2. A return on an investment – for example, banks pay you interest on your savings.
Loan
Borrowing money, normally with pre-arranged terms of repayment, for a limited time.
Loan Sharks
One to avoid. Loan sharks offer to lend you money at your door, but charge excessive rates of interest. They’re completely unregulated and there's the potential for things to get nasty if you don’t pay your debt.
MGFV
Minimum Guaranteed Final Value – The MGFV is what your car is worth when a PCP contract ends, as long you haven’t exceeded any set mileage limits. If all’s well that’s how much you’ll pay to buy the car at the end of the contract.
PCH
Personal Contract Hire – a way to hire a car for a lengthy period of time at a fixed cost. The ‘personal’ bit just means private individuals can sign up as well as companies.
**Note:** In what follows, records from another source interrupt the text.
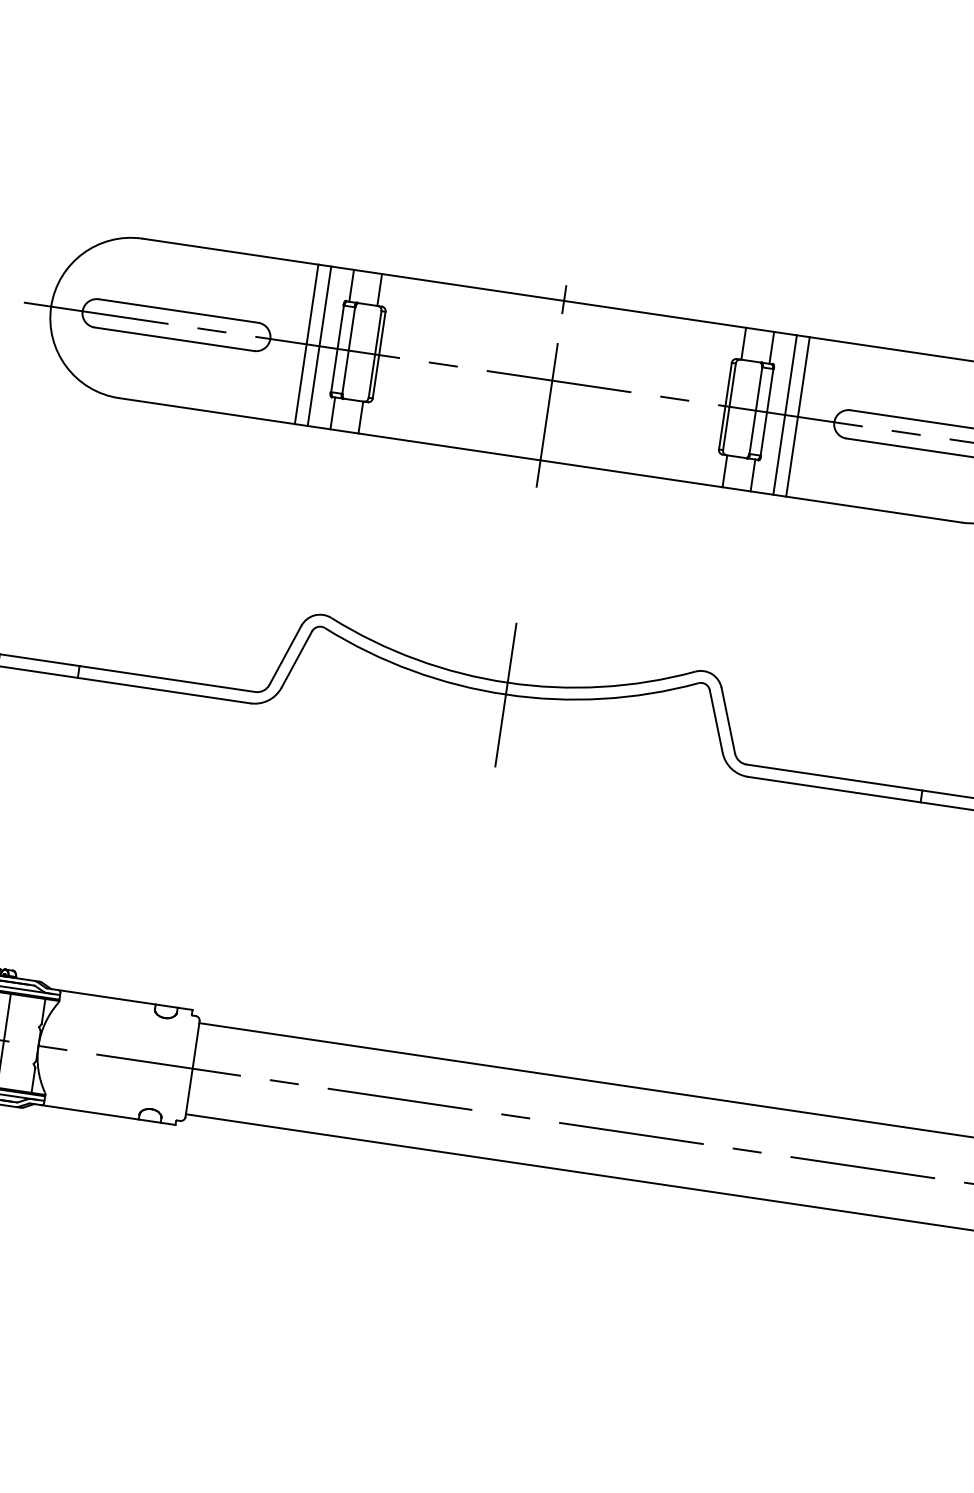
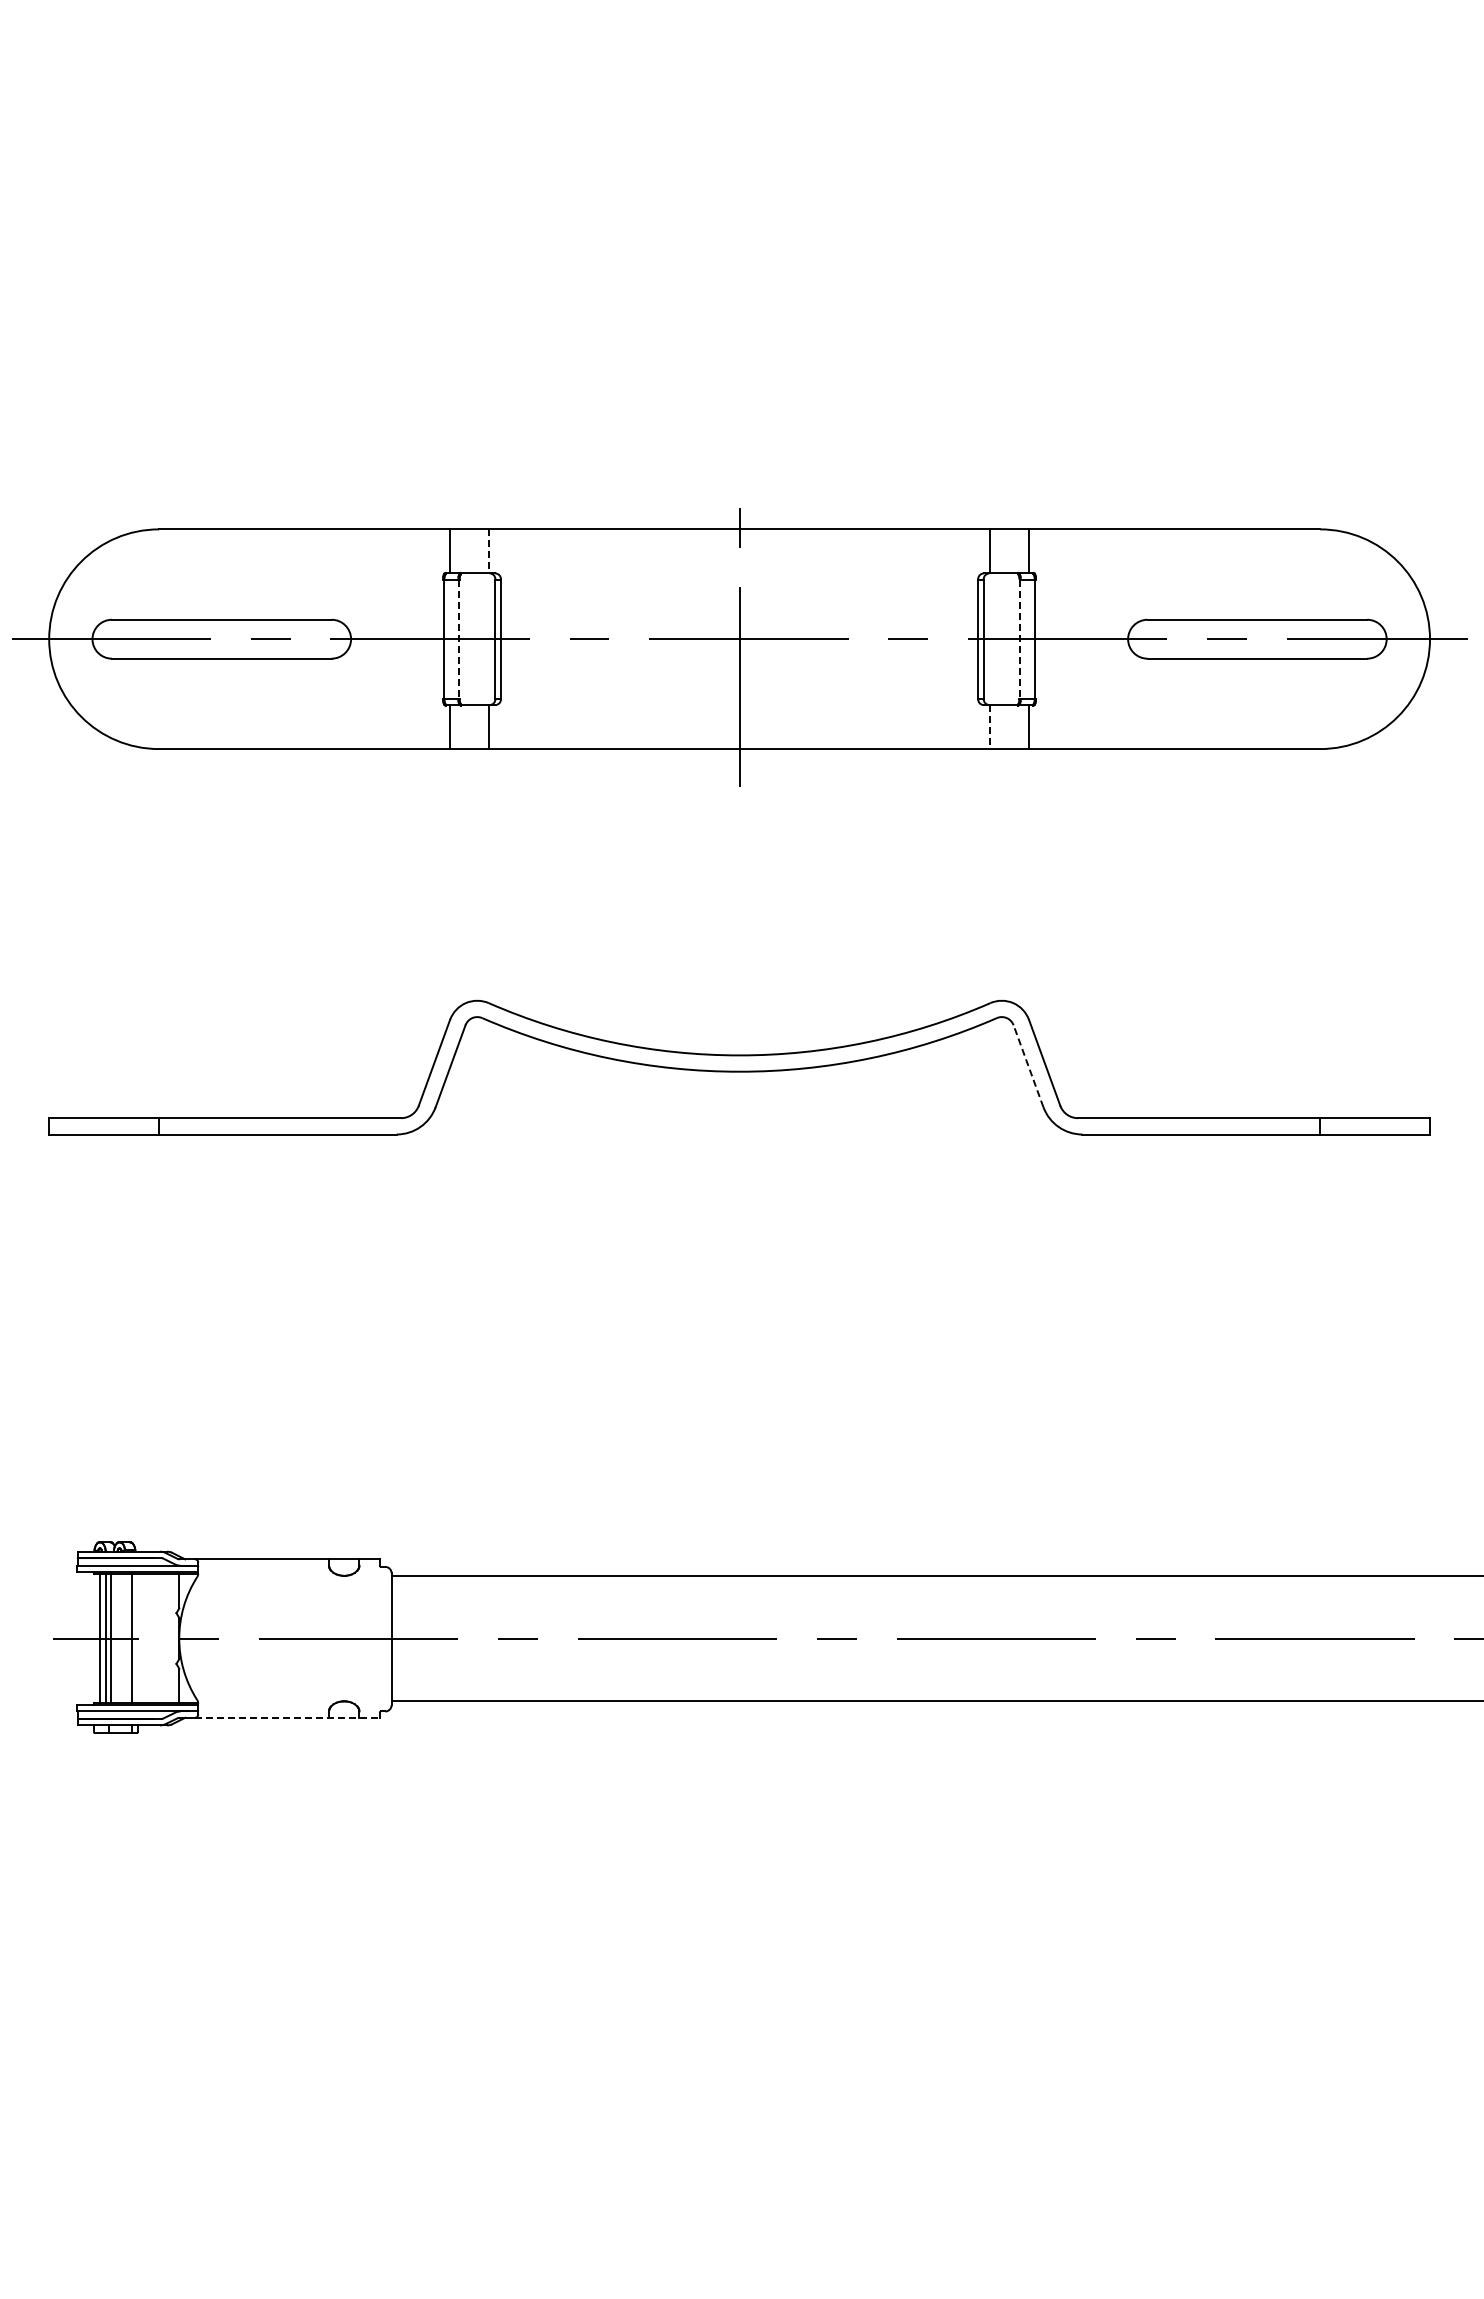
line: (379, 290) -> (488, 551), solid -> dashed
line: (306, 344) -> (401, 639), removed
line: (319, 346) -> (418, 639), removed
line: (348, 350) -> (459, 639), solid -> dashed
line: (756, 410) -> (1020, 639), solid -> dashed
line: (785, 415) -> (1060, 639), removed
line: (798, 417) -> (1078, 639), removed
line: (724, 471) -> (990, 727), solid -> dashed
line: (506, 691) -> (739, 1067), removed
line: (716, 721) -> (1028, 1066), solid -> dashed
line: (109, 1114) -> (288, 1717), solid -> dashed

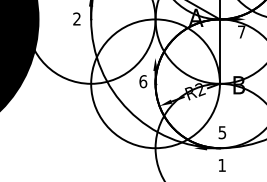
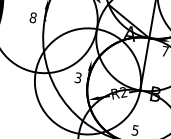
text: (76, 18) -> (32, 17), 2 -> 8
text: (143, 81) -> (78, 77), 6 -> 3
You agree a monthly rental cost with various terms and conditions, such as total miles travelled, car maintenance and servicing.
PCP
Personal Contract Purchase – the process where a vehicle is leased for a set period at a fixed monthly costs, then at the end of the contract you have the option to buy it outright or return it with nothing further to pay.
PPI
Payment Protection Insurance – insurance that pays out if you can no longer make payments on loans, mortgages and credit cards because you cannot work, e.g. if you lose your job through no fault of your own, or you fall ill. Can be expensive and there is some criticism of it.
Secured loan
Borrowing money and guaranteeing to repay it all with interest by offering an asset (usually your home) against the loan. If you don’t repay the money, you could have your home repossessed. You can normally borrow much more with a secured loan than with an unsecured loan.
Standing order
Another way to meet regular payments. You arrange for your bank to send a fixed amount from your bank account to another bank account by electronic transfer. Commonly used for paying rent or repaying a loan.
Store cards
A type of credit card only usable in certain shops. They often come with a discount or incentive to shoppers to use them in-store. But beware - they often come with very high interest rates.
Sub prime lending
People who don’t fall into normal categories for a lender to calculate the cost of a loan are often called 'sub prime'. You might be unemployed, self-employed or have a low credit rating after having failed to pay bills or repay debt in the past.
Unauthorised overdraft
A negative balance without the permission of your bank. If you exceed your balance by too much, you’ll be charged a fee.
Unsecured loan
Borrowing money - but without any form of guarantee against repaying it. Normally the amount you can borrow is lower than with secured loans as a result.
Variable interest rates
Interest rates go up or down depending on the Bank of England's decisions. They decide whether we should be paying more or less to borrow money and lenders raise or lower their rates accordingly. If you’ve got a mortgage, a variable rate mortgage will track the Bank of England base rate and your repayments will go up or down in tandem.